You need to execute Complete-Challenge again.

mamama1 commented 7 years ago

To sum things up - you are saying, that after about 60 days, when the certificate is about to expire within the next 30 days, I have to revalidate my ACMEIdentifier to request a renewal certificate, right?

So to accomplish this, I won't do "New-ACMEIdentifier" again, because I already have one, right? I'll do 1) Complete-ACMEChallenge "myAlias" -ChallengeType whatever -Handler whatever 2) do whatever needs to be done for the challenge to be successful (dns entry or whatever) 3) Submit-ACMEChallenge "myAlias" -ChallengeType whatever 4) wait until status is valid 5) Request new Certificate using New-ACMECertificate and Submit-ACMECertificate as usual

Did I miss something or is this right now the way to go to renew certificates? I have finished automating the request of new certs using DNS challenge (my DNS offers an XML interface I can use with "Invoke-WebRequest") and now I'd like to finish automatic renewal.

thanks

ebekker commented 7 years ago

Read my comments above -- there is really no longer any distinct renewal* operation because of the current expiration times, so you need essentially need to start with the very beginning of the process (except for the account registration) every time, so begin with New-ACMEIdentifier. You can't issue Complete-ACMEChallenge with being presented with a set of challenges which is what New-ACMEIdentifier does.

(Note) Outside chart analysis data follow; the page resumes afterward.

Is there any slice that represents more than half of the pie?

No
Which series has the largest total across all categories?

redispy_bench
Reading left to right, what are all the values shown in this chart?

mamama1 commented 7 years ago

so we end up creating new identifiers with some random GUIDs appended every ~60 days? isn't this kind of crappy? is this desired by ACME or just work in progress by ACMESharp?

JohnLBevan commented 7 years ago

Should it help others, here's a couple of blog posts by @mcdurdin with scripts for "renewing" identifiers & certificates for a cert used by IIS:

angelperezleon commented 7 years ago

Just throwing my weight behind this too. Posted else where and think this is the best place to get answer on the issue of renewing ACMESharp generated Exchange 2016 certificates. Please advis eon a working .ps1 script we can use to re-validate an existing cert due to expire.

Currently getting:

New-ACMEIdentifier : An item with the same key has already been added.